What we see here is: it’s the logins! They now have a 100% failure rate since your last deployment you made 10 minutes ago.
What about the relevance? How do you assign priority to an issue? Here you observe that more than 100 login attempts by more than 60 users have failed.
Ok, you decide not wo wait any longer and go talk to a developer. Which one? A backend developer in this case.
Before you leave, you make a right-click and create a Session File in Dynatrace and save it on your disk. The Dynatrace Session File allows you to secure all evidence and share it with your peers for offline analysis. Think of it as a common language for Dev, Test and Ops.
Instead we get a Backend Developer, a Tester and the Operator on the same table and have them look at the evidence in Dynatrace.
So what would be the takeaways for the particular roles?
The Developer can identify the root-cause by looking at actual method invocations and contextual information in all failed transactions...

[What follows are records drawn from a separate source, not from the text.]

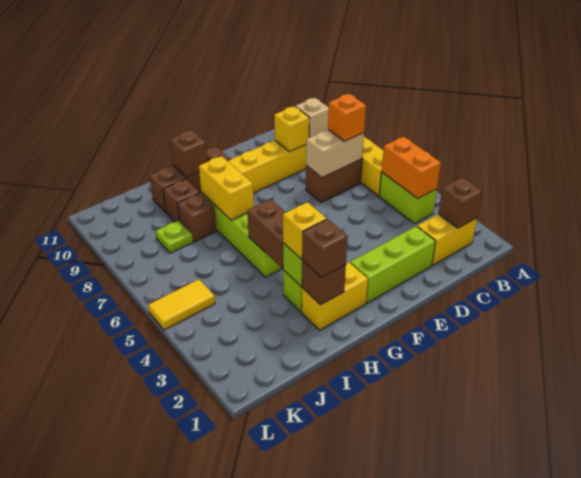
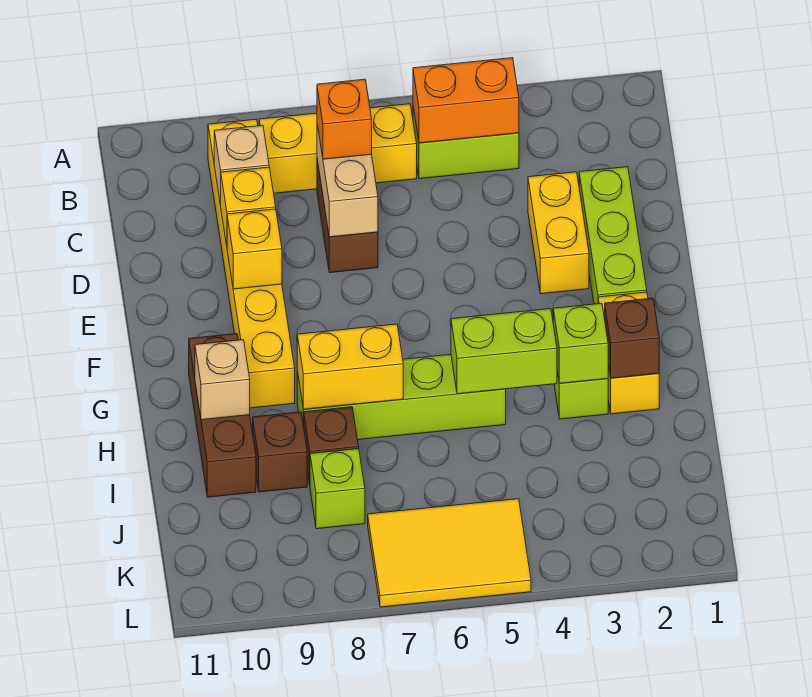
yellow 1x2 brick [417,214,477,265] -> yellow 1x2 brick moved to [528,172,589,294]
brown 1x1 brick [438,177,482,228] -> none
brown 1x1 brick [302,219,348,278] -> none
yellow 1x1 brick [283,202,327,259] -> yellow 1x1 brick moved to [227,209,282,289]
brown 1x2 brick [247,199,286,269] -> lime 1x2 brick [451,309,557,394]
brown 1x1 brick [170,130,207,177] -> tan 1x1 brick [195,340,250,420]
lime 1x1 plate [155,220,193,253] -> lime 1x1 brick [310,449,365,529]
yellow 1x2 tile [148,279,215,330] -> yellow 2x3 tile [368,499,531,607]

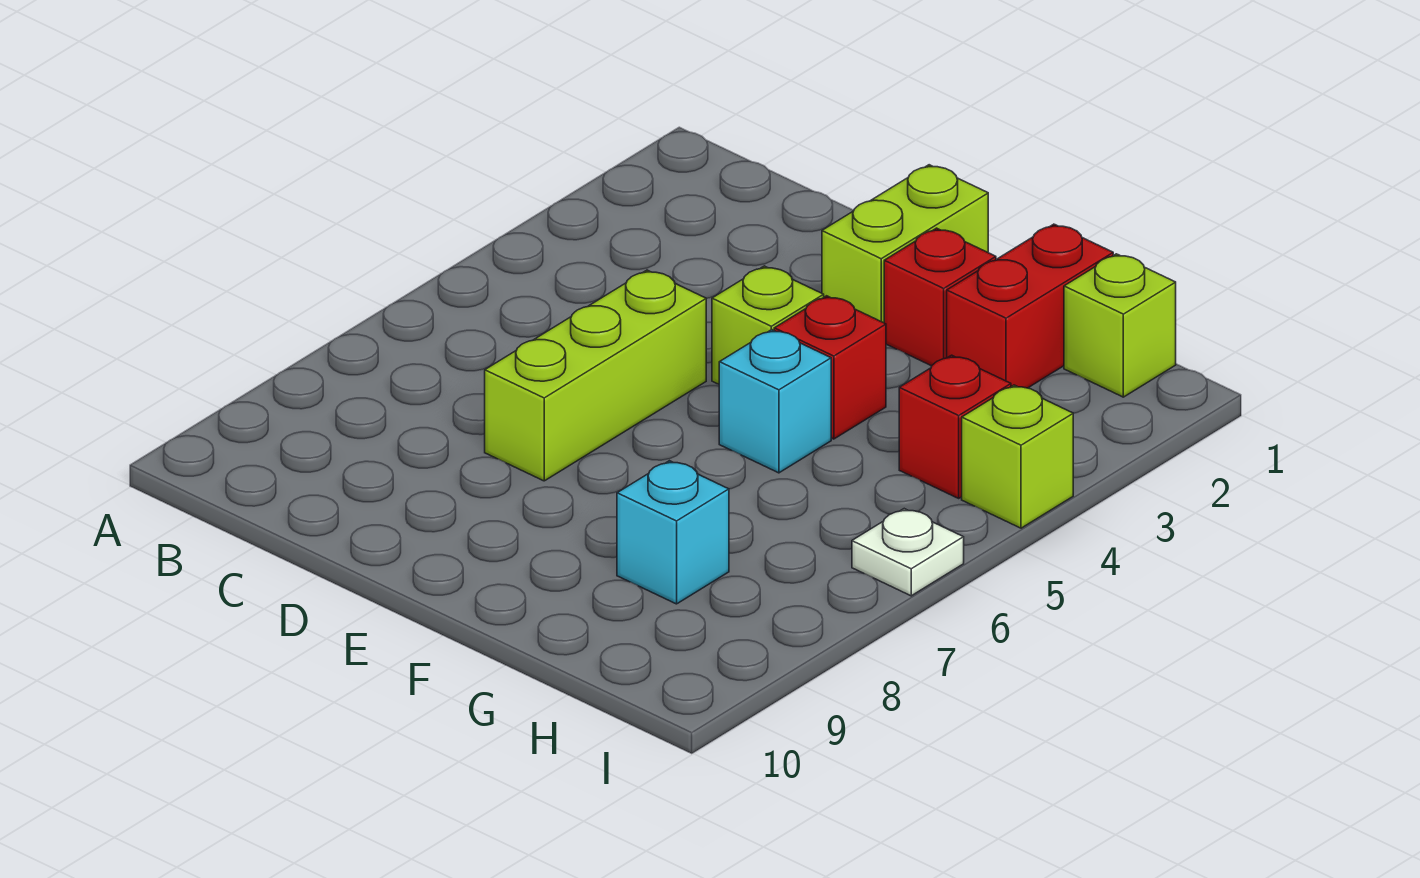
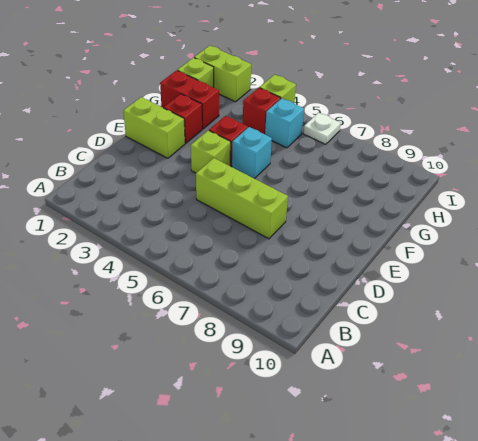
cyan 1x1 brick [617,461,729,604] -> cyan 1x1 brick moved to [265,98,304,148]
none -> lime 1x2 brick [194,46,251,102]

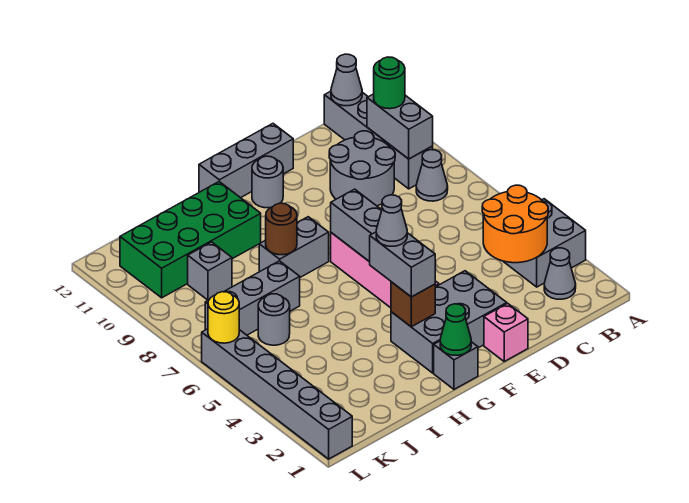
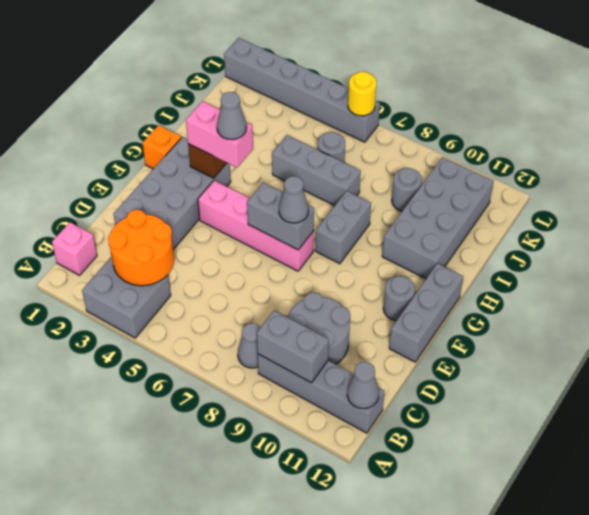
grey 1x1 cone [544,248,576,299] -> grey 1x1 cone moved to [279,176,309,223]
green 1x1 round brick [374,57,405,109] -> none
pink 1x1 brick [484,303,528,361] -> pink 1x1 brick moved to [52,222,97,275]
grey 2x3 brick [391,271,507,373] -> grey 2x4 brick [114,137,231,250]
grey 1x1 brick [434,341,478,389] -> orange 1x1 brick [143,125,181,169]
green 1x1 cone [440,304,471,355] -> none
grey 1x2 brick [370,232,435,297] -> pink 1x2 brick [186,101,253,168]
brown 1x1 round brick [266,203,297,255] -> none
green 2x4 brick [120,182,261,298] -> grey 2x4 brick [382,157,493,279]
grey 1x3 brick [205,261,300,335] -> grey 1x3 brick turned to [272,135,361,206]
grey 1x1 brick [188,242,232,300] -> grey 1x1 round brick [392,168,422,211]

What the developer looks at here is a PurePath. A PurePath shows all data Dynatrace has recorded on behalf of a particular transaction. It is a combined tree that shows method invocations across runtime and machine boundaries, from the landing of the web request all the way down to the database and everything in between – no more manual correlation of distributed log files. This is root-cause analysis in minutes, not weeks. What you see combined on this dashboard are...
The Tester can design new or rework existing test scenarios (whether manual or automated ones) and incorporate method arguments, HTTP parameters, and any other data captured by Dynatrace.
And the Operator can configure alerts so that he and the two guys next to him get alerted should this failure ever come back again.